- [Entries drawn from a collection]
======

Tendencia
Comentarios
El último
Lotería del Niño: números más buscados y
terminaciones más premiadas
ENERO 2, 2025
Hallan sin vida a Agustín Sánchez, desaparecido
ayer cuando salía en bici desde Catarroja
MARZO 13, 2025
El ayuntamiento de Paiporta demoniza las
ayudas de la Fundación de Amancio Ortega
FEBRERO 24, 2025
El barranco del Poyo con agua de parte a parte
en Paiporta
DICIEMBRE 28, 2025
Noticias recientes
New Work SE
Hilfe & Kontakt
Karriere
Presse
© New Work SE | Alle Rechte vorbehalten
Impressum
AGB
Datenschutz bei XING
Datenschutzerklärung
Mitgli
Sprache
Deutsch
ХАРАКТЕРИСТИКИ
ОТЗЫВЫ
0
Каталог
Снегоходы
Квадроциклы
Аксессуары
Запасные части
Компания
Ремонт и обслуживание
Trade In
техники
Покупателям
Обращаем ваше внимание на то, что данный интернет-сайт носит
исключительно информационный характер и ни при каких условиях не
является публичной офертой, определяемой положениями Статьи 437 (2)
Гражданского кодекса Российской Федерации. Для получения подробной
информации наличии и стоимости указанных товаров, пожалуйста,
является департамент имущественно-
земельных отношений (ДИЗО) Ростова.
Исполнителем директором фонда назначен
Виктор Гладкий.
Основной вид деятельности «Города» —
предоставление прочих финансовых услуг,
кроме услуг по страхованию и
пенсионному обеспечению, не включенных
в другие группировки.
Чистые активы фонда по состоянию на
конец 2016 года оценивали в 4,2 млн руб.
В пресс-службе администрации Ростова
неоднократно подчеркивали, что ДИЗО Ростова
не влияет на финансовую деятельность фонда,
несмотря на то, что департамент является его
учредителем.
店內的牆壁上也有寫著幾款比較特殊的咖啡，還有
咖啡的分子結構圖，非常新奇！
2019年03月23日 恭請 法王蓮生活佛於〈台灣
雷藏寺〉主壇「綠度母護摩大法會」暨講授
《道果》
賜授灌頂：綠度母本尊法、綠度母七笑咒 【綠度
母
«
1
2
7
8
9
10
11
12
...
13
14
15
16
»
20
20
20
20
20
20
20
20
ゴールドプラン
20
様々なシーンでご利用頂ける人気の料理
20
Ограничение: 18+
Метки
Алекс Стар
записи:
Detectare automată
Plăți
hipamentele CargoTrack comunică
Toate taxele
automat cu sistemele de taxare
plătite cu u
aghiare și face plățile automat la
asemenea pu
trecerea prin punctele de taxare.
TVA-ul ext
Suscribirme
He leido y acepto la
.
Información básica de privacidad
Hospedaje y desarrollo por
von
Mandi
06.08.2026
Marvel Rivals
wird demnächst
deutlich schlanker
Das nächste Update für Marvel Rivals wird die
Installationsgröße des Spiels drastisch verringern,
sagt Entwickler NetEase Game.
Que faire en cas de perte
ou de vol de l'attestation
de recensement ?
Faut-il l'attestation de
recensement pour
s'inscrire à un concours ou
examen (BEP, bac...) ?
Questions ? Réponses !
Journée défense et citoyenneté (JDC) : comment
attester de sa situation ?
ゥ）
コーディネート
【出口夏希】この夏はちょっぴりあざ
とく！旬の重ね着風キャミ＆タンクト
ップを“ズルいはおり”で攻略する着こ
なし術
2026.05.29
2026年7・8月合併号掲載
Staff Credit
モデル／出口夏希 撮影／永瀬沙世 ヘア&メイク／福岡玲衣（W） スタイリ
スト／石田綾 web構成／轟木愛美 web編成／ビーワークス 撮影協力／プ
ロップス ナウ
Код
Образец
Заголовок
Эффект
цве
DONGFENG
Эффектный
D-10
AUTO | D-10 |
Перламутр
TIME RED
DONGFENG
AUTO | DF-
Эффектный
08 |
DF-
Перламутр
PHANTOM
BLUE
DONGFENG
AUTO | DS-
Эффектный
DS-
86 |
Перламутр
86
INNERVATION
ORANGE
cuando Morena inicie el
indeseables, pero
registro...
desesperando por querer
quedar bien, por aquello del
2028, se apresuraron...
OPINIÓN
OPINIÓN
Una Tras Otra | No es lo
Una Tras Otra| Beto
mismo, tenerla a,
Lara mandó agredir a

======

- [Requirement]
Pick out every line in the rows above that contains the string "ДИЗО" and copy each one. Only matches with the same uppercase and lowercase letters count.

- [Written reply]
земельных отношений (ДИЗО) Ростова.
неоднократно подчеркивали, что ДИЗО Ростова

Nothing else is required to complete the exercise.